Some of the experts told Pew they echo the concerns of scientists who in February called for a six-month pause on AI development to give regulators time to figure out how to manage responsible research.
Others fear massive unemployment, the spread of global crime, and further concentration of global wealth and power in the hands of the founders and leaders of a few large companies.
What is Aotearoa doing?
The New Zealand government has had a fairly muted response to the rise of generative AI. The Department of Internal Affairs is in the process of refreshing its guidance to government departments about how they should be using artificial intelligence, but there hasn’t been the rush to lay the groundwork for regulation that we’ve seen in other countries.
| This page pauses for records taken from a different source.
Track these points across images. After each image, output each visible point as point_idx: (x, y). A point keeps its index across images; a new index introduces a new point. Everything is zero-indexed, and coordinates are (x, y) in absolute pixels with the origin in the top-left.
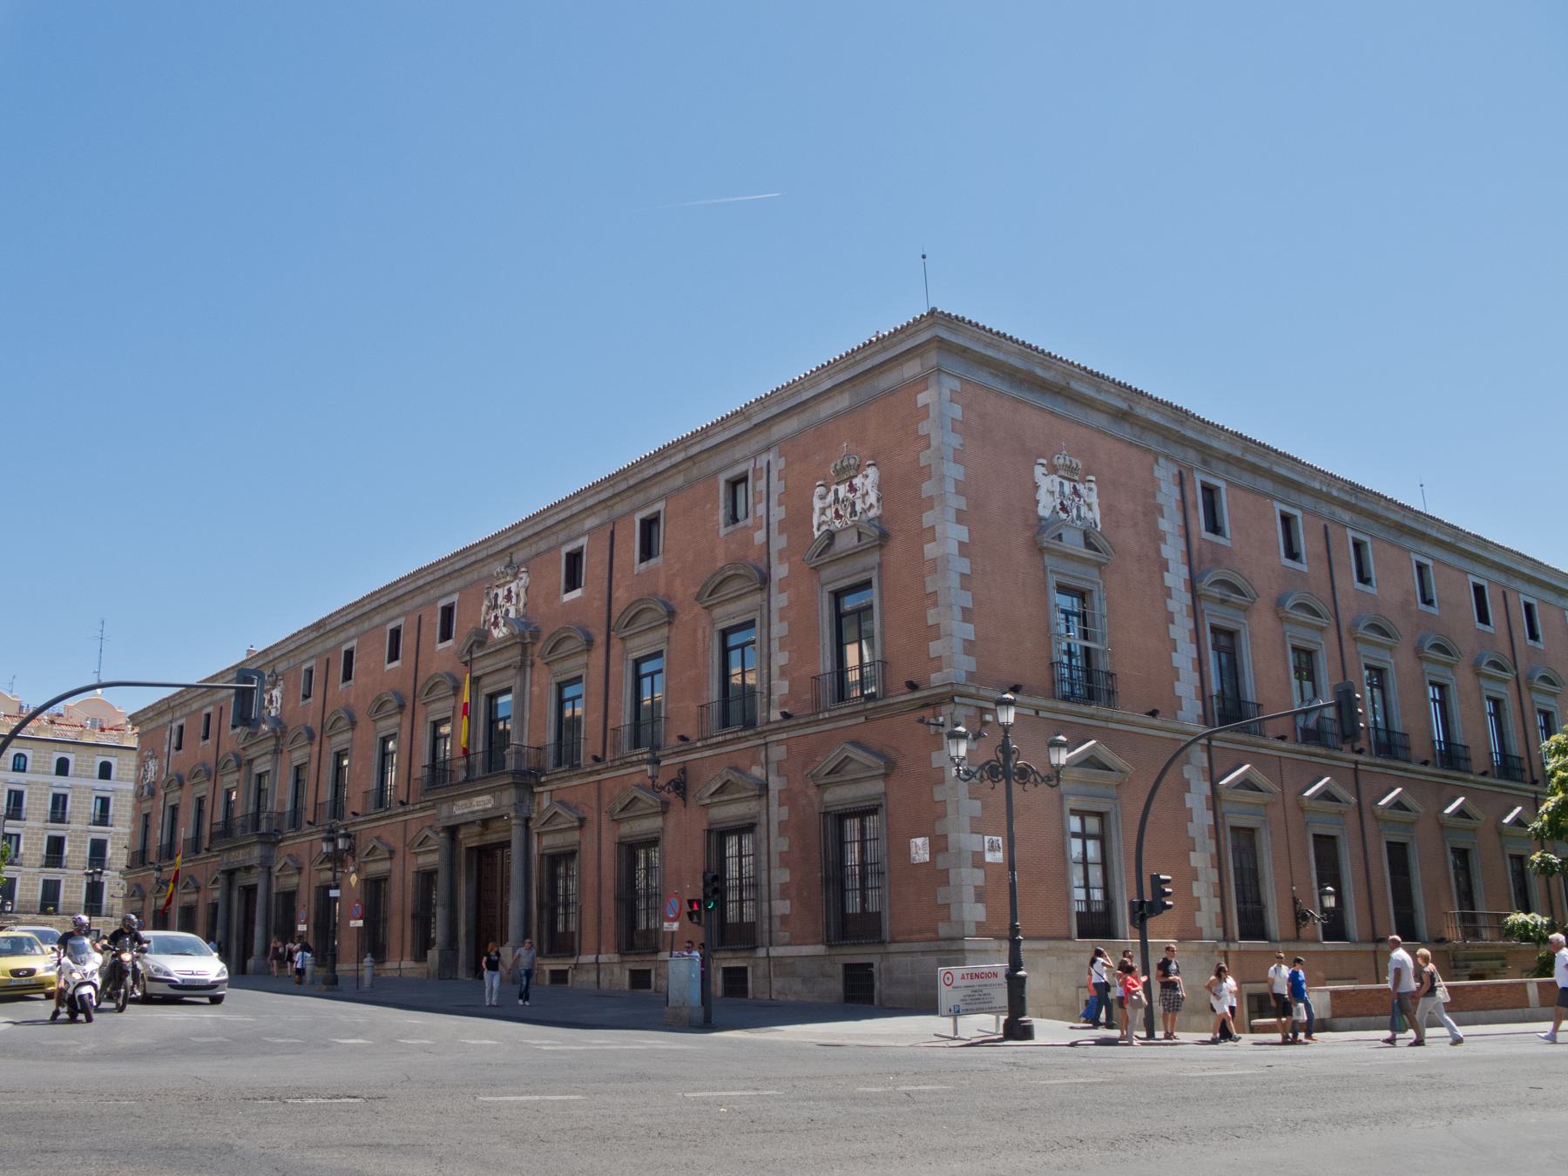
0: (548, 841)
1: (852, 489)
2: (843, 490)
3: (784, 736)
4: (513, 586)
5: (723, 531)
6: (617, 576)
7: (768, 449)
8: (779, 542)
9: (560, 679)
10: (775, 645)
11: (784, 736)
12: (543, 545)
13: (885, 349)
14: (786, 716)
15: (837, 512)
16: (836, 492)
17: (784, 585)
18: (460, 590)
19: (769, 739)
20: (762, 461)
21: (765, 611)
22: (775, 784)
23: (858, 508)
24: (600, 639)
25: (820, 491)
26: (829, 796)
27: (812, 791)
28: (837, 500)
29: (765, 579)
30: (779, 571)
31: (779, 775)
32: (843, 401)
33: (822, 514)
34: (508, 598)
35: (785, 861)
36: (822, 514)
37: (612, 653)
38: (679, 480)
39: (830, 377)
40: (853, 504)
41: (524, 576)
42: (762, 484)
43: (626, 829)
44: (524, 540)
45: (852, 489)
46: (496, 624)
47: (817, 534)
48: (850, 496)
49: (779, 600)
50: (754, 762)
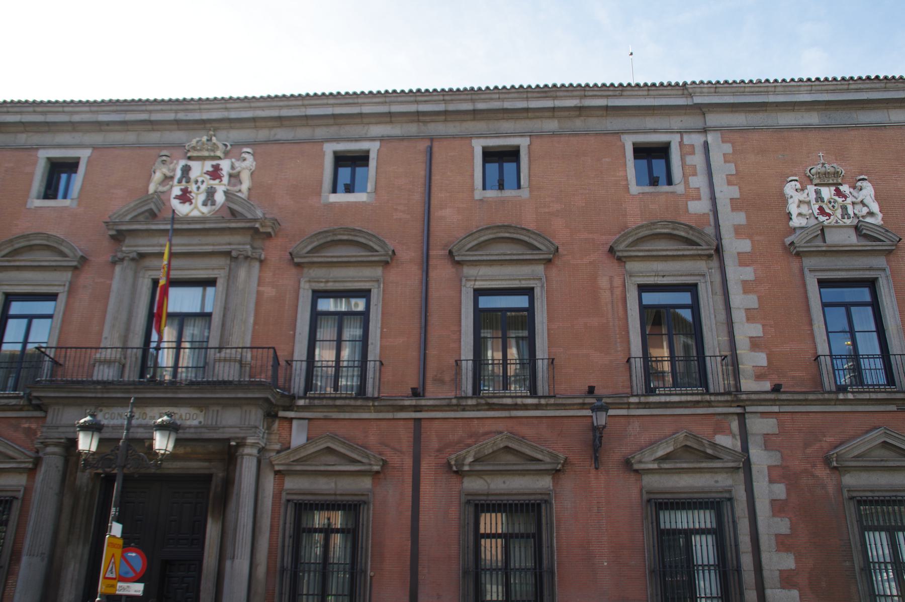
0: (290, 484)
1: (839, 193)
2: (827, 193)
3: (776, 409)
4: (225, 165)
5: (634, 189)
6: (438, 195)
7: (705, 131)
8: (730, 219)
9: (321, 286)
10: (738, 316)
11: (776, 409)
12: (303, 133)
13: (886, 89)
14: (776, 389)
15: (821, 209)
16: (818, 192)
17: (744, 260)
18: (95, 148)
19: (748, 409)
20: (696, 140)
21: (717, 278)
22: (760, 458)
23: (850, 211)
24: (409, 254)
25: (799, 186)
26: (849, 480)
27: (822, 472)
28: (819, 198)
29: (719, 250)
30: (734, 245)
31: (767, 448)
32: (813, 118)
33: (800, 203)
34: (215, 173)
35: (783, 543)
36: (800, 203)
37: (433, 274)
38: (552, 125)
39: (810, 92)
40: (844, 208)
41: (250, 158)
42: (697, 160)
43: (474, 485)
44: (254, 119)
45: (839, 193)
46: (185, 197)
47: (796, 222)
48: (840, 200)
49: (737, 274)
50: (720, 429)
The European Union, for instance, has passed the EU AI Act in its parliament, which would regulate AI based on the potential risks posed by its use. For instance, AI-powered video games would be classified as “minimal risk” and require only that the developer sign up to a code of conduct. At the other end of the scale, use of AI to power a social credit score, such as that used in China to encourage favourable behaviour in citizens, would be considered to carry an “extreme risk” and receive an outright ban.
Australia is considering introducing regulation that would also impose limits on use of AI that are deemed to be high risk.
Our government seems to be taking a wait-and-see approach. In the meantime, the Privacy Commissioner has warned companies deploying AI systems that the Privacy Act applies to technology, so existing standards for data privacy and security must be observed.
“The Privacy Act is technology-neutral and takes a principle-based approach, meaning the same privacy rights and protections apply to generative AI tools that apply to other activities that use personal information (such as collecting and using personal information via paper or computer),” the Office of the Privacy Commissioner pointed out last month.
David Clark’s vision of the future:
Among the experts quoted in the Pew report, David Clark, an Internet Hall of Fame member and senior research scientist at MIT’s Computer Science and Artificial Intelligence Laboratory, has perhaps the most thoughtful take on what digital life in the future could hold – if we take an optimistic view.
“To have an optimistic view of the future, you must imagine several potential positives come to fruition to overcome big issues:
“The currently rapid rate of change slows, helping us to catch up.
“The internet becomes much more accessible and inclusive, and the numbers of the unserved or poorly served become a much smaller fraction of the population.
“Over the next 10 years, the character of critical applications such as social media mature and stabilise, and users become more sophisticated about navigating the risks and negatives.
“Increasing digital literacy helps all users to better avoid the worst perils of the internet experience.
“A new generation of social media emerges, with less focus on user profiling to sell ads, less emphasis on unrestrained virality and more of a focus on user-driven exploration and interconnection.
“And the best thing that could happen is that application providers move away from the advertising-based revenue model and establish an expectation that users actually pay. This would remove many of the distorting incentives that plague the ‘free’ internet experience today.
“Consumers today already pay for content (movies, sports and games, in-game purchases and the like). It is not necessary that the troublesome advertising-based financial model should dominate.”